Es hat mich doch den ganzen Tag beschäftigt. Und warum? Im Gesetz steht, dass etwa 'jetzt auch' Kontaktpersonen von Beschuldigten umfassend überwacht werden können, und darüber regen sich viele zu Recht auf. Uns betrifft viel davon auch so schon, da könnte ich also weniger persönliche Betroffenheit an den Tag legen. Funktioniert aber nicht. Ich nehme es weiterhin sehr persönlich.
Ich wiederhole nicht alles, was heute überall steht. Mir ist auch nicht nach hübschem Schreiben. Zusammenfassungen u.a. bei ravenhorst, (der tut, was ich nicht tat, obwohl mir der Gedanke kam: das Ganze Ermächtigungsgesetz nennen), bei netzpolitik.org, FreiheIT-Blog, gulli.com (mit Spendensammlung für Verfassungsklage), heise.de.
Der AK Vorrat hat eilig einige wenige Unermüdliche, Grüne und Linke und allerhand Presse zu einer Kundgebung neben dem Reichstag mobilisiert (Fotos).
Kai Biermann in der Zeit: Sehenden Auges in den Überwachungsstaat
Heribert Prantl, Süddeutsche: Was der Bürger nicht weiß, macht den Bürger nicht heiß
Eine schöne Schreierei gab's bei Dellings Woche zwischen Bosbach (der deswegen nicht mit abgestimmt hat - man muss Prioritäten setzen), Baum und Buback. Leider nicht online.
Bild: AK Vorrat, Kundgebung 12.10. neben dem Reichstag
Interessante Dynamik. Heute wird der Bundestag das BKA-Gesetz verabschieden, und als ob das nicht seit Monaten bekannt sei, kommt plötzlich ein kleiner Sturm auf.
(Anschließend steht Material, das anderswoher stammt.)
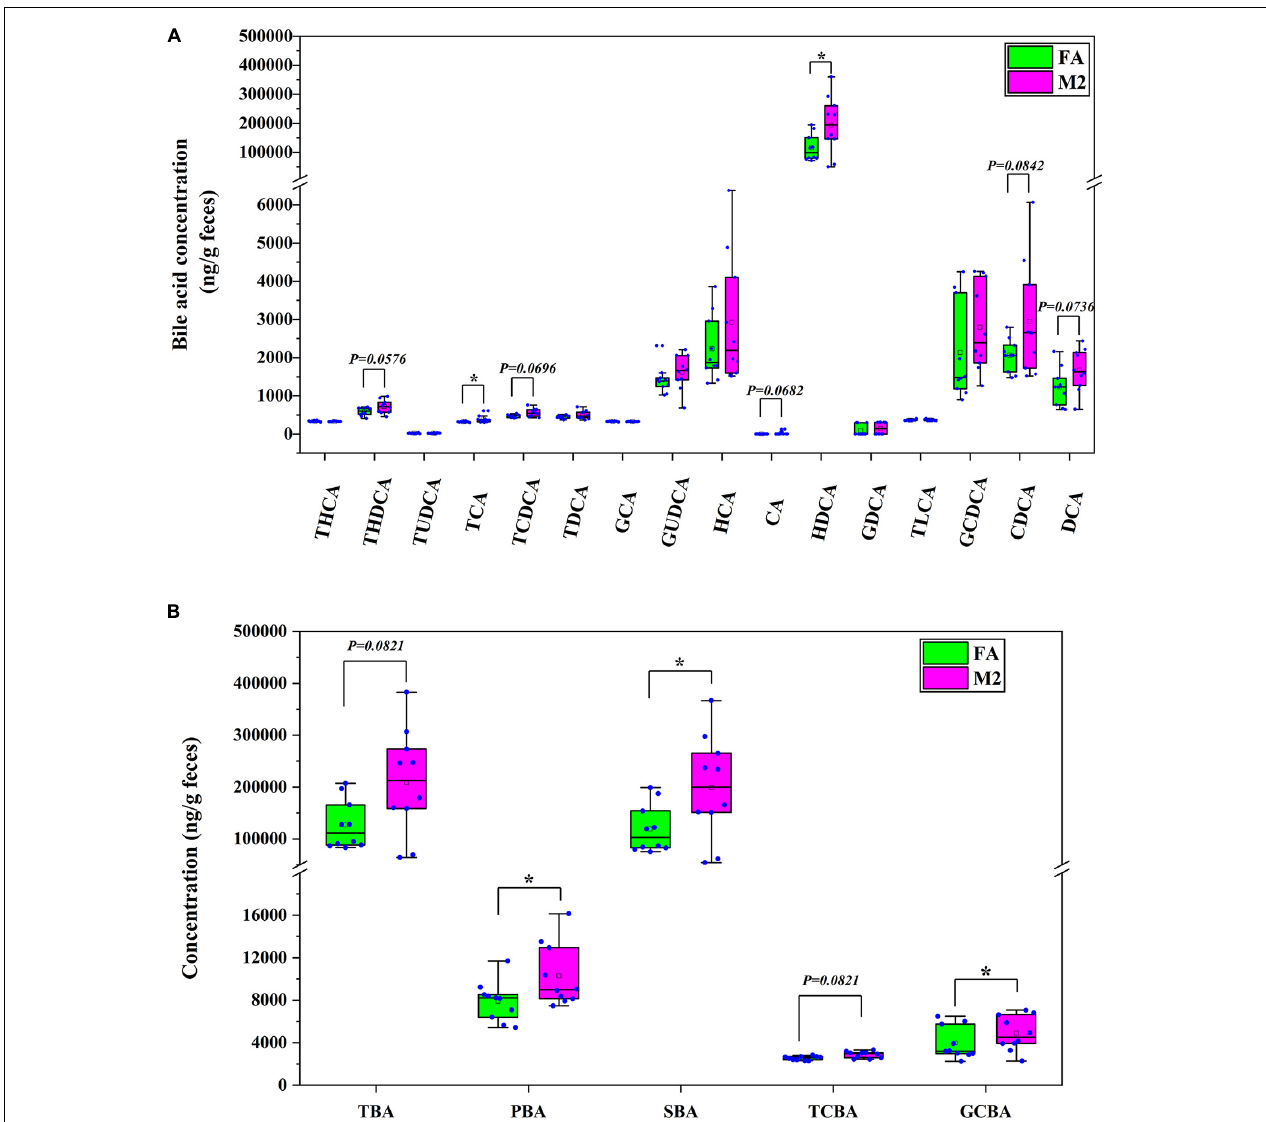
FIGURE 5 | Bile acid profile in feces of pigs. (A) The concentration of each bile acid in feces. (B) The concentration of each type of bile acid in feces. FA, pigs had free access to feed; M2, pigs were given two meals per day (0800 and 1800 h); each meal lasted 60 min. * p < 0.05. THCA, tauro-hyocholic acid; THDCA, tauro-hyodeoxycholic acid; TUDCA, tauro-ursodeoxycholic acid; TCA, tauro-cholic acid; TCDCA, tauro-chenodeoxycholic acid; TDCA, tauro-deoxycholic acid; GCA, glycol-cholic acid; GUDCA, glycol-ursodeoxycholic acid; HCA, hyocholic acid; CA, cholic acid; HDCA, hyodeoxycholic acid; GDCA, glycol-deoxycholic acid; TLCA, tauro-lithocholic acid; GCDCA, glycol-chenodeoxycholic acid; CDCA, chenodeoxycholic acid; DCA, deoxycholic acid; TBA, total bile acid; PBA, primary bile acid; SBA, secondary bile acid; TCBA, taurine-conjugated bile acid; GCBA, glycine-conjugated bile acid.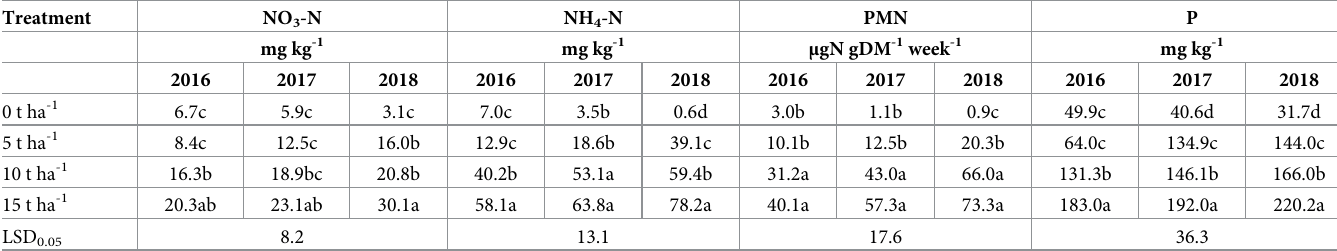
Table 10. Soil NO 3 -N, NH 4 -N, PMN and P as influenced by compost application rates over a three year (2016–2018) study at the Politsi orchard. Treatment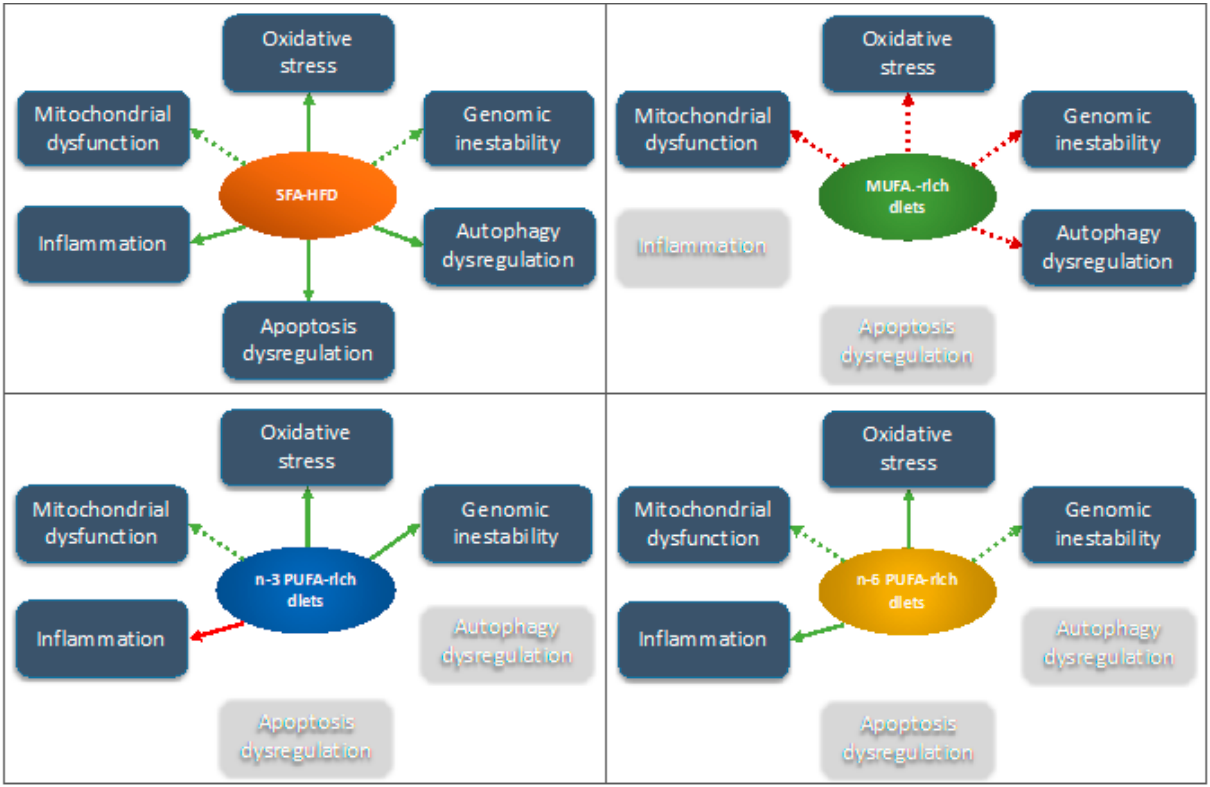
Figure 2. Potential aging-associated mechanisms operating under the observed effects of diets with different dietary fat profile and content on bone biology and metabolism. Green and red colors in the arrows indicate a putative stimulatory or inhibitory effect, respectively. Dashed arrows indicate that to date the effect has been studied only in other tissues different from bone with the exception of systemic inflammation. Abbreviations: HFD: high-fat diet; MUFA: monounsaturated fatty acids, PUFA: polyunsaturated fatty acids, SFA: saturated fatty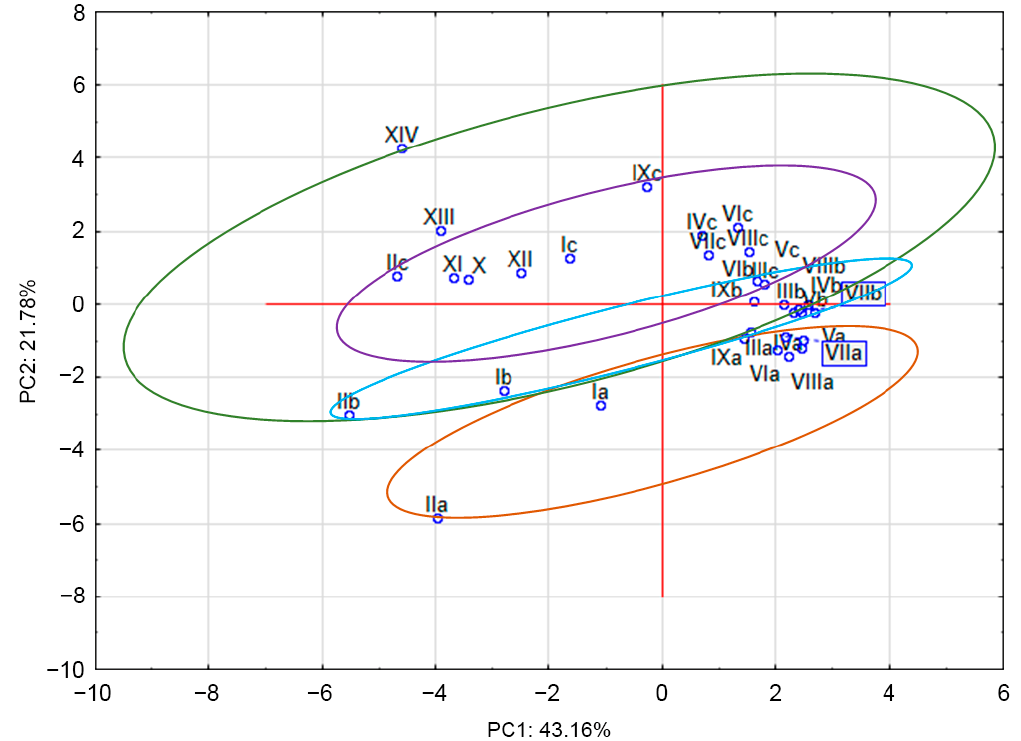
Figure 2. PCA of fresh nettle leaves (samples Ic–IXc), stems (Ib–IXb), aerial parts (leaves with stems X–XIV), and roots (samples Ia–IXa).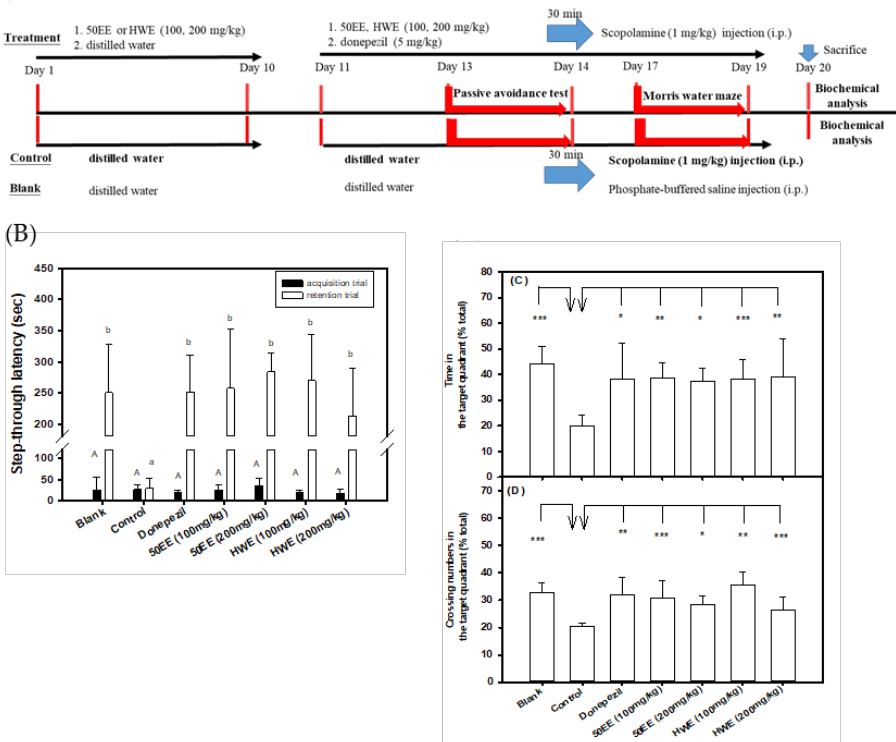
Figure 4. Effects of TT-hull-50EE or TT-hull-HWE (100 and 200 mg/kg) treatments on improvements in learning and memory functions in scopolamine-induced amnesiac mice (six heads/group). ( A ) The experimental protocol, which included four treatment groups, one donepezil-positive control group, one control group, and one blank group; ( B ) the step-through latency (sec) in the passive avoidance test; ( C ) the swimming time in the target quadrant (% of total) in the probe test of the Morris water maze; ( D ) the crossing numbers in the target quadrant (% of total) in the probe test of the Morris water maze. The mice in the control group were injected with scopolamine only in the parallel experiment. Comparisons among multiple groups in the step-through latency ( B ) were performed using one-way analysis of variance (ANOVA) and the post hoc Tukey’s test, and the different uppercase letters in the step-through latency in the acquisition trial or the different lowercase letters in the retention trial were considered significantly different ( p < 0.05) among groups. Student’s t-test was used to compare the treated groups with the control group in the probe test of the Morris water maze ( C , D ), and any difference was considered statistically significant when p < 0.05 (*), or p < 0.01 (**), or p < 0.001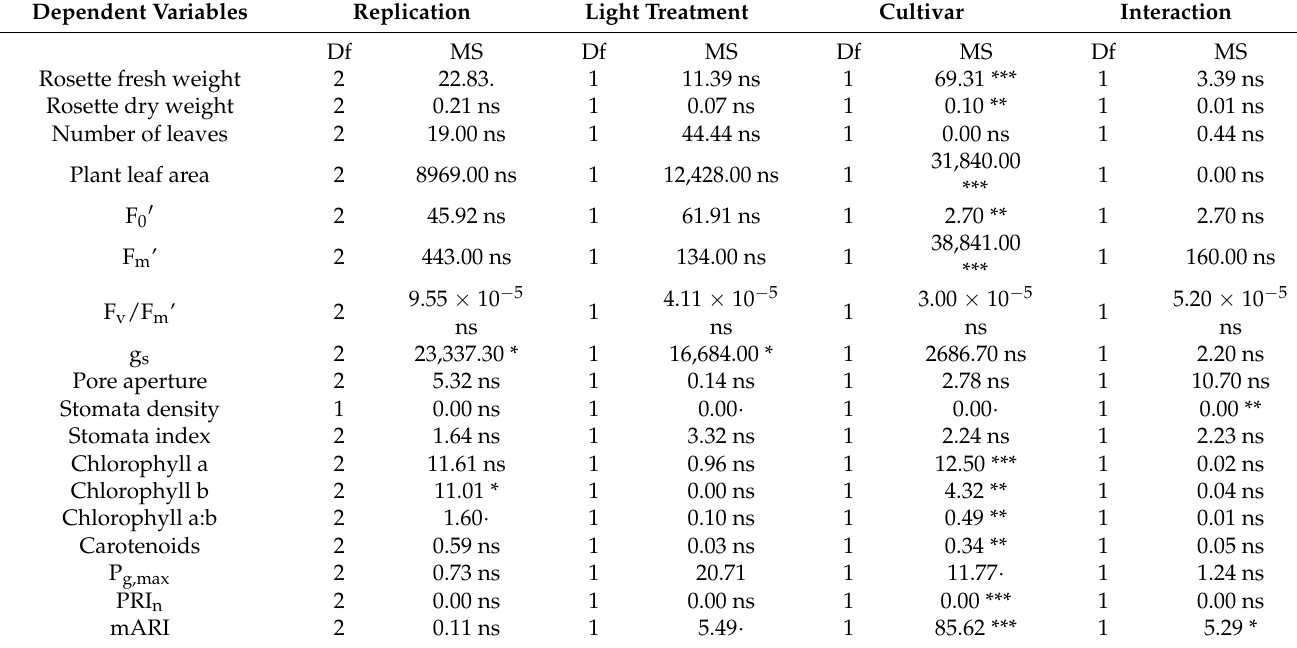
Table 2. ANOVA results based on split plot analysis with light treatment as the whole plot factor, cultivar as subplot factor, and replications as block. Effects of lettuce cultivar (cv. ’Aquino’, RZ, CVg and cv. ‘Barlach’, RZ, CVr) exposed to 15 days of light spectral treatment (blue-enriched white light, WB, and white light, WW) and their interactions on the measured dependent variables: biomass, morphological traits, light-adapted chlorophyll a fluorescence (F 0 (cid:48) , F m ’, F v /F m ’), stomatal conductance (g s ), stomatal pore aperture, stomatal density, stomatal index, chlorophylls, carotenoids, maximal gross (P g,max ) photosynthetic rate, photochemical reflectance index (PRI n ), and modified anthocyanin reflectance index (mARI).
Grüne und FDP wollen vor's Verfassungsgericht, die "IT-Wirtschaft" nörgelt, JournalistInnen sind dagegen, ÄrztInnen sind dagegen, sogar die Polizeigewerkschaft ist dagegen und es munkelt, dass einige in der SPD kalte Füsse kriegen - ob Letzteres damit zu tun hat, dass es eine namentliche Abstimmung (Ergebnisse) gibt? Hübsch, aber es wird trotzdem ein sehr schwarzer Tag. Wer das Elend aus der Nähe erleben will, kann die Debatte morgen gegen 15 Uhr im Bundestags-TV verfolgen.
Guter Hintergrundbericht im Deutschlandfunk (zum hören).
Andrej war schon eingeladen, heute abend bei "Dellings Woche: Terror vor unserer Tür – Brauchen wir wirklich schärfere Gesetze?" auch was dazu sagen. Auch Bosbach und Baum werden zugegen sein. Leider haben sie es sich wieder anders überlegt, Andrej wieder ausgeladen und ein Filmchen angedacht, aber unterhaltsam wird es hoffentlich auch so, die nötige Portion Galgenhumor vorausgesetzt.
Passend zum Thema: gestern wurde die Wohnung von Burkhard Schröder durchsucht, dabei wurde sein Rechner mitgenommen, wegen eines - wenn ich das richtig verstanden habe - uralten Beitrags über Sprengchemie auf seiner Website, der auch nur kopiert war:
Verstoß gegen das Waffengesetz, war der Vorwand. Und dazu steht morgens
die Polizei in der Tür. Das kommt mir bekannt vor. Das fühlt sich nicht
gut an.
Foto: gemacht an der Riedbahnbrücke in Mannheim, vielen Dank an den Finder!